Though the air conditioner has now become a go-to solution for keeping cool, it is an ecological disaster. Buildings use more than half of the world’s electricity, mostly for temperature maintenance and ventilation, with air cooling accounting for nearly 20 per cent, according to the International Energy Agency (IEA). Last year, it was responsible for 1 gigatonne of CO2 emissions: ironically, technology built to cool is warming the globe.
“Architects are no longer thinking about the environments in their buildings — the air-conditioning engineer does that.”
Those who cannot afford AC are set to suffer the most, and those who can are aggravating the problem. The IEA predicts that energy demand for space cooling could more than triple by 2050, if no action is taken. Yet, Short says, “it is absolutely possible to make comfortable buildings in hot climates with little carbon consequence [but] architects generally pursue badly outdated, late-modern models”.
The glass tower is the most extreme expression of a house “open to the outside”, and most vulnerable to the sun’s rays. The now ubiquitous style took root in the US just after the second world war, with the construction of entirely glass buildings with steel frames. Structures from the 1950s, such as Lever House in New York, were then reproduced around the world regardless of climate, a shiny iteration of the modernist aesthetic known as the International Style. “The idea was to make identical looking buildings for everywhere in the world, and the idea of air conditioning is that you would make every interior the same: cool,” says Short.
The city of Dubai is now known for its glass skyscrapers and air-conditioned malls but it used to stay cool using wind towers — square turrets on the top of a building that would channel air inside via openings on all four sides.

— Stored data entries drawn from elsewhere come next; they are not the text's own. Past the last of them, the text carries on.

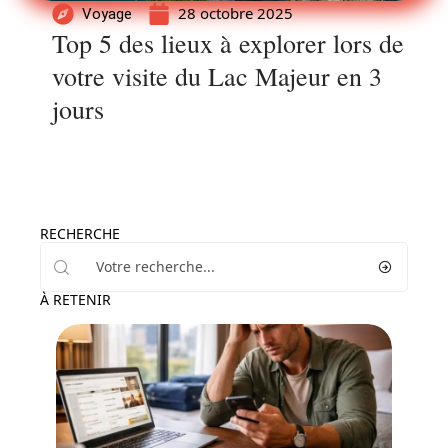
28 octobre 2025
Voyage
Top 5 des lieux à explorer lors de
votre visite du Lac Majeur en 3
jours
RECHERCHE
À RETENIR
Actu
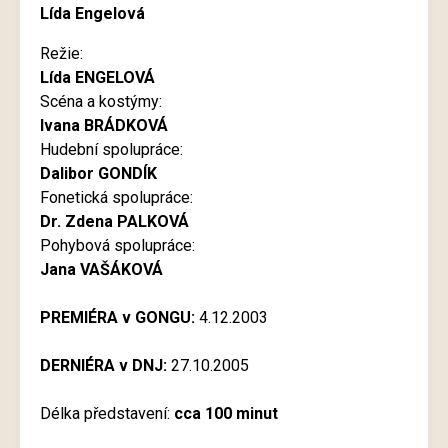
Lída Engelová
Režie:
Lída ENGELOVÁ
Scéna a kostýmy:
Ivana BRÁDKOVÁ
Hudební spolupráce:
Dalibor GONDÍK
Fonetická spolupráce:
Dr. Zdena PALKOVÁ
Pohybová spolupráce:
Jana VAŠÁKOVÁ
PREMIÉRA v GONGU:
4.12.2003
DERNIÉRA v DNJ:
27.10.2005
Délka představení:
cca 100 minut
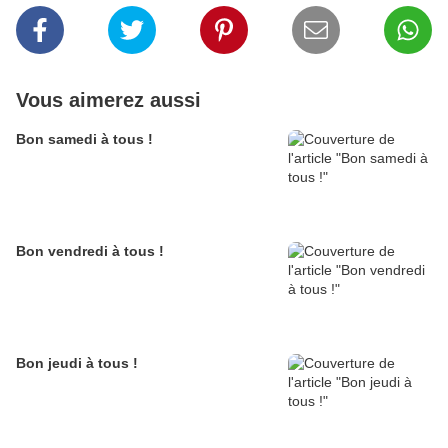
Vous aimerez aussi
Bon samedi à tous !
Bon vendredi à tous !
Bon jeudi à tous !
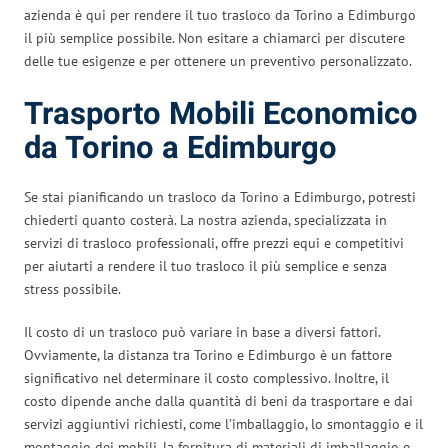
azienda è qui per rendere il tuo trasloco da Torino a Edimburgo
il più semplice possibile. Non esitare a chiamarci per discutere
delle tue esigenze e per ottenere un preventivo personalizzato.
Trasporto Mobili Economico
da Torino a Edimburgo
Se stai pianificando un trasloco da Torino a Edimburgo, potresti
chiederti quanto costerà. La nostra azienda, specializzata in
servizi di trasloco professionali, offre prezzi equi e competitivi
per aiutarti a rendere il tuo trasloco il più semplice e senza
stress possibile.
Il costo di un trasloco può variare in base a diversi fattori.
Ovviamente, la distanza tra Torino e Edimburgo è un fattore
significativo nel determinare il costo complessivo. Inoltre, il
costo dipende anche dalla quantità di beni da trasportare e dai
servizi aggiuntivi richiesti, come l’imballaggio, lo smontaggio e il
montaggio dei mobili, la fornitura di materiali di imballaggio e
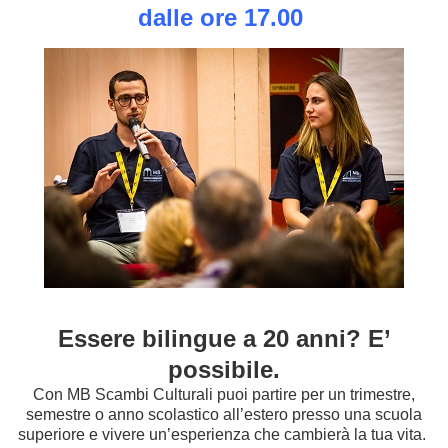
dalle ore 17.00
Essere bilingue a 20 anni? E’
possibile.
Con MB Scambi Culturali puoi partire per un trimestre,
semestre o anno scolastico all’estero presso una scuola
superiore e vivere un’esperienza che cambierà la tua vita.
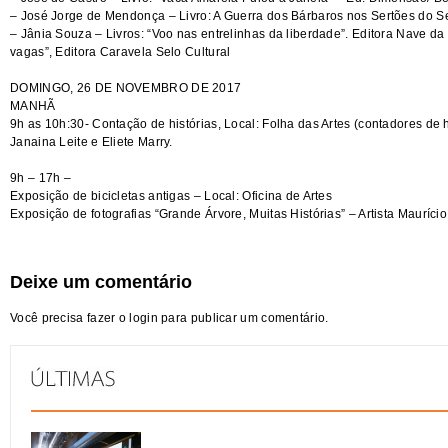
– José Jorge de Mendonça – Livro: A Guerra dos Bárbaros nos Sertões do Se
– Jânia Souza – Livros: “Voo nas entrelinhas da liberdade”. Editora Nave 
vagas”, Editora Caravela Selo Cultural
DOMINGO, 26 DE NOVEMBRO DE 2017
MANHÃ
9h as 10h:30- Contação de histórias, Local: Folha das Artes (contadores de h
Janaina Leite e Eliete Marry.
9h – 17h –
Exposição de bicicletas antigas – Local: Oficina de Artes
Exposição de fotografias “Grande Árvore, Muitas Histórias” – Artista Mauríci
Deixe um comentário
Você precisa fazer o
login
para publicar um comentário.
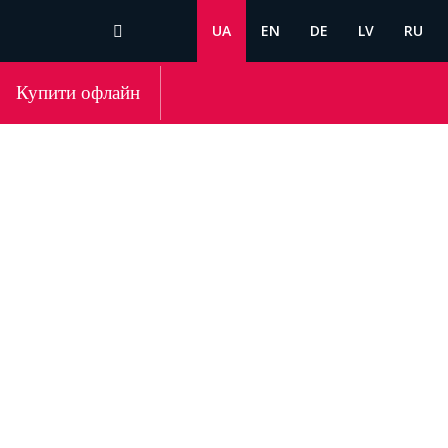
UA
EN
DE
LV
RU
Купити офлайн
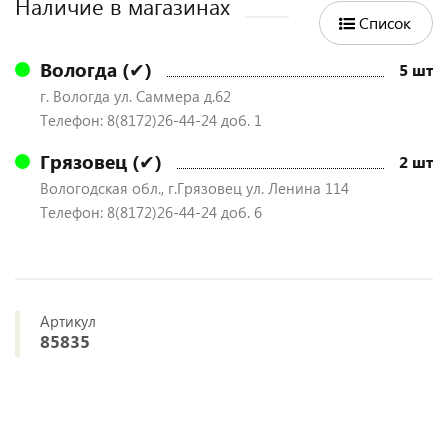
Наличие в магазинах
Список
Вологда (✔)
5 шт
г. Вологда ул. Саммера д.62
Телефон: 8(8172)26-44-24 доб. 1
Грязовец (✔)
2 шт
Вологодская обл., г.Грязовец ул. Ленина 114
Телефон: 8(8172)26-44-24 доб. 6
Артикул
85835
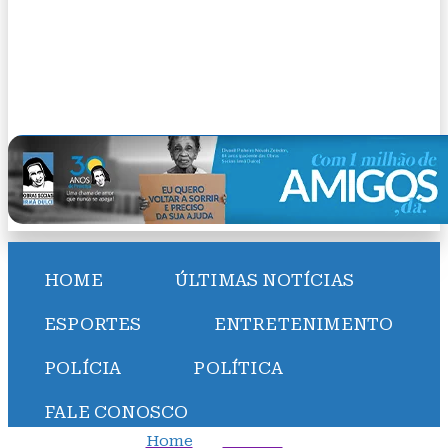
HOME
ÚLTIMAS NOTÍCIAS
ESPORTES
ENTRETENIMENTO
POLÍCIA
POLÍTICA
FALE CONOSCO
Home
Política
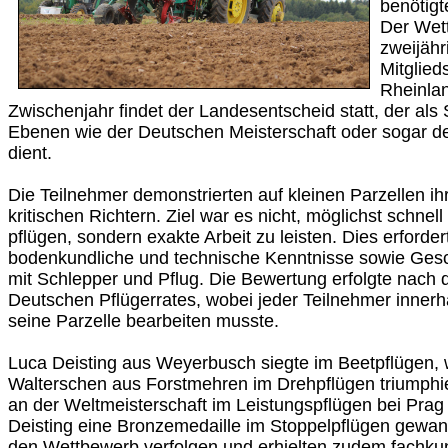
benötigt
Der Wet
zweijäh
Mitglie
Rheinlan
Zwischenjahr findet der Landesentscheid statt, der als
Ebenen wie der Deutschen Meisterschaft oder sogar de
dient.
Die Teilnehmer demonstrierten auf kleinen Parzellen ih
kritischen Richtern. Ziel war es nicht, möglichst schnel
pflügen, sondern exakte Arbeit zu leisten. Dies erforde
bodenkundliche und technische Kenntnisse sowie Gesc
mit Schlepper und Pflug. Die Bewertung erfolgte nach
Deutschen Pflügerrates, wobei jeder Teilnehmer innerh
seine Parzelle bearbeiten musste.
Luca Deisting aus Weyerbusch siegte im Beetpflügen,
Walterschen aus Forstmehren im Drehpflügen triumphier
an der Weltmeisterschaft im Leistungspflügen bei Pra
Deisting eine Bronzemedaille im Stoppelpflügen gewa
den Wettbewerb verfolgen und erhielten zudem fachkund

In Kenitra, western Morocco, a new train station by Silvio d’Ascia Architecture and Omar Kobbité Architectes is cloaked with a mashrabiya lattice — an element of Islamic architecture that reduces temperatures by creating shade and natural air ventilation. “The objective was to reduce air conditioning as much as possible [and] give the building an identity that recalls traditional architecture,” says architect Omar Kobbité.